Comment by idlewords
6 days ago
If you play a single round of Russian roulette with a revolver, it is likely you will not die, but it is also not safe to do that. The same idea applies here.
The foam shedding/impact problem was heavily analyzed throughout the Shuttle program, and recognized as a significant risk. Read the CAIB report for a good history.
That report also describes the groupthink dynamic at NASA that made skeptical engineers "come around" for the good of the program in the past. Calling Camarda an outlier is just a different way of stating this problem.
It looks like they did some worst case testing that was reassuring, so that it isn't Russian roulette? Any comments on that? I suppose their composite testing and temperature projections could also be wrong, and their trajectory changes might not be mitigating enough for the heat shield chunking, but that's a few different things all simultaneously being wrong for a catastrophic failure to occur.
The NASA engineers wanted to understand what would happen if large chunks of the heat shield were stripped away entirely from the composite base of Orion. So they subjected this base material to high energies for periods of 10 seconds up to 10 minutes, which is longer than the period of heating Artemis II will experience during reentry.
What they found is that, in the event of such a failure, the structure of Orion would remain solid, the crew would be safe within, and the vehicle could still land in a water-tight manner in the Pacific Ocean.
I think the point of the article is that there is no particular need to send humans in Artemis II.

DATA EXTRACT:

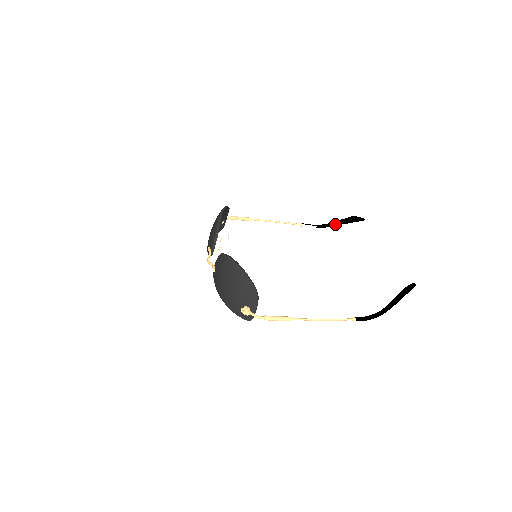
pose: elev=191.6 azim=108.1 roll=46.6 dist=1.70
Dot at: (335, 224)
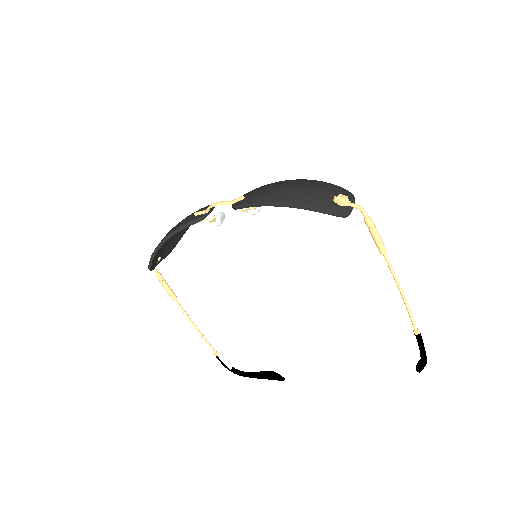
Dot at: (253, 374)
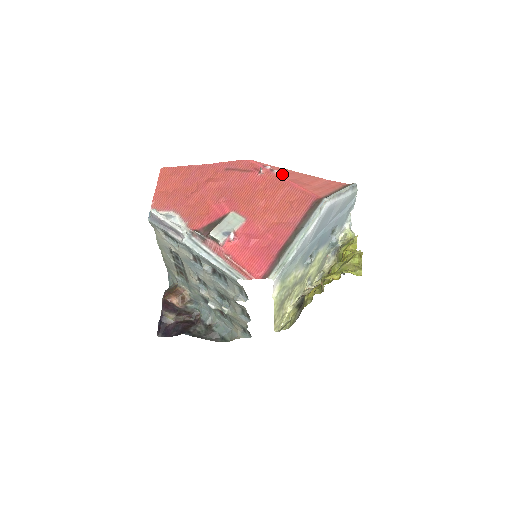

TASK DESCRIPTION:
In the heat shield discussion, for how long did NASA engineers expose Orion's composite base material to high energies? Answer from the heat shield discussion alone.

RESULT FOR THIS TASK:
From 10 seconds up to 10 minutes.